2005–Mumbai, India receives 39.17 inches of rain within 24 hours, resulting in floods killing over 5,000 people.

2005–The launch of Discovery, NASA's first scheduled flight mission after the Columbia Disaster in 2003, takes place.

2007–Shambo, a black cow in Wales that had been adopted by the local Hindu community, is slaughtered due to a bovine tuberculosis infection, causing widespread controversy.

2008–Fifty-six people are killed and over 200 others are injured in 21 bomb blasts in the Ahmedabad bombing in India.

2009–Dancer and choreographer, Merce Cunningham, dies in New York, New York, at age 90. As a teacher and leader of the Merce Cunningham Dance Company, he had a profound influence on modern dance.

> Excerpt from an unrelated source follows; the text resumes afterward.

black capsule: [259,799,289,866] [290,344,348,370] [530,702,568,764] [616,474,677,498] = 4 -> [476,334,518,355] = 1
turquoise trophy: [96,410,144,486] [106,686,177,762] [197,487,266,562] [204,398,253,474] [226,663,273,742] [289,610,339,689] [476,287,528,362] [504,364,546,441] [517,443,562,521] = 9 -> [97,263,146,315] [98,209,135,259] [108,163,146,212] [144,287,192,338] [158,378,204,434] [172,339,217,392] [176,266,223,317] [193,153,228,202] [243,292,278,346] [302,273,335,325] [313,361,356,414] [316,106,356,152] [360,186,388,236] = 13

2013–Singer-songwriter, JJ Cale, dies of a heart attack in La Jolla, California, at age 74. The vocalist, guitarist, and keyboardist, is best known for writing some of Eric Clapton's most notable hits, including After Midnight and Cocaine. He is considered to be one of the originators of the Tulsa Sound, a loose genre drawing on blues, rockabilly, country, and jazz.

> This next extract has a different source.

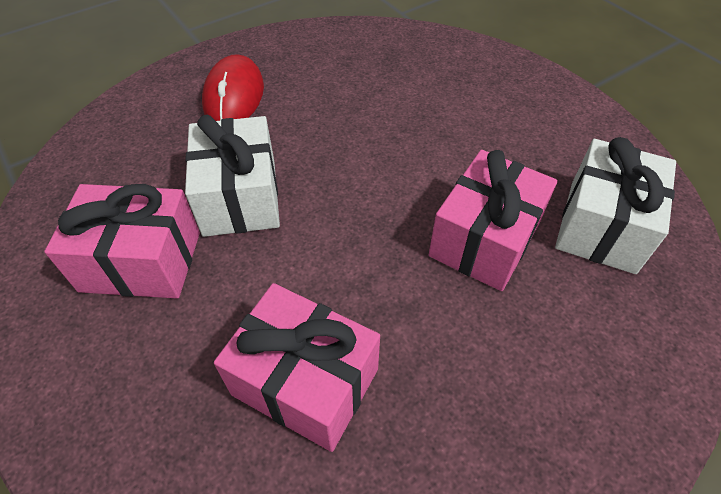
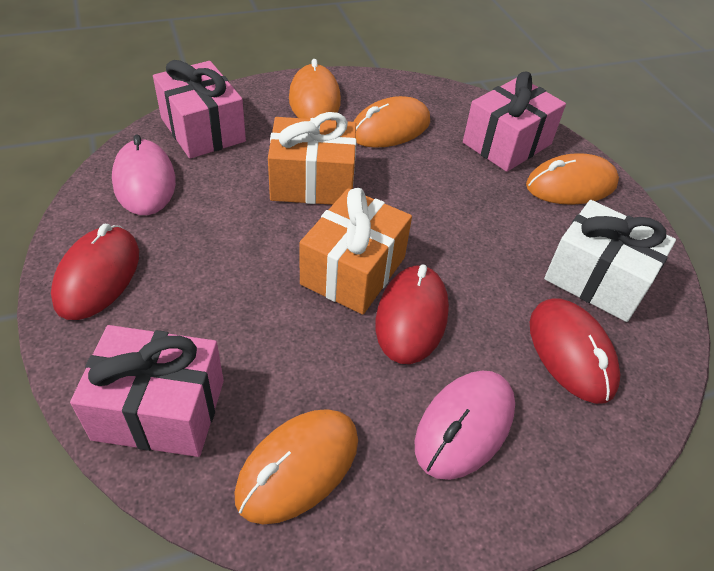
orange gift: none = 0 -> [268,112,357,205] [299,188,412,315] = 2
orange mouse: none = 0 -> [234,409,358,524] [289,59,341,120] [353,96,430,148] [526,153,619,205] = 4
pink mouse: none = 0 -> [112,135,176,215] [415,370,515,480] = 2
red mouse: [202,54,264,121] = 1 -> [51,224,139,320] [375,264,449,364] [530,298,620,404] = 3
white gift: [185,114,280,237] [555,137,676,274] = 2 -> [544,200,676,322] = 1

2015–Bobbi Kristina Brown, daughter of Whitney Houston and Bobby Brown, dies.

2016–Solar Impulse 2 becomes the first solar-powered aircraft to travel around the world without fuel after it returns to Abu Dhabi.

2016–At age 81, Dr. Neil Clark Warren, the wise old matchmaker of the eHarmony online dating service, is stepping down as CEO, and will no longer be seen in the company’s commercials.

2016–Two terrorists armed with knives take a priest, two nuns and two parishioners hostage in a church near Rouen, in the French region of Normandy. French police kill the terrorists and find that the 86-year-old priest’s throat had been slit. French President François Hollande vows to wage war against the Islamic State in Iraq and the Levant (ISIL) "by every means."

2016–At least 19 people are killed and 26 others are injured in a knife attack at a care centre for disabled people in the city of Sagamihara, Kanagawa Prefecture, Japan.

2016–Television psychic, Miss Cleo, dies of cancer in Palm Beach County, Florida, at age 53. She was a spokeswoman for the pay-per-call Psychic Readers Network from 1997 to 2003.

2016–Candy magnate, Forrest Mars, Jr., dies of a heart attack in Seattle, Washington, at age 84. He was the eldest son of Audrey Ruth (Meyer) and Forrest Mars Sr., and the grandson of Frank C. Mars, the founder of the candy company Mars, Incorporated.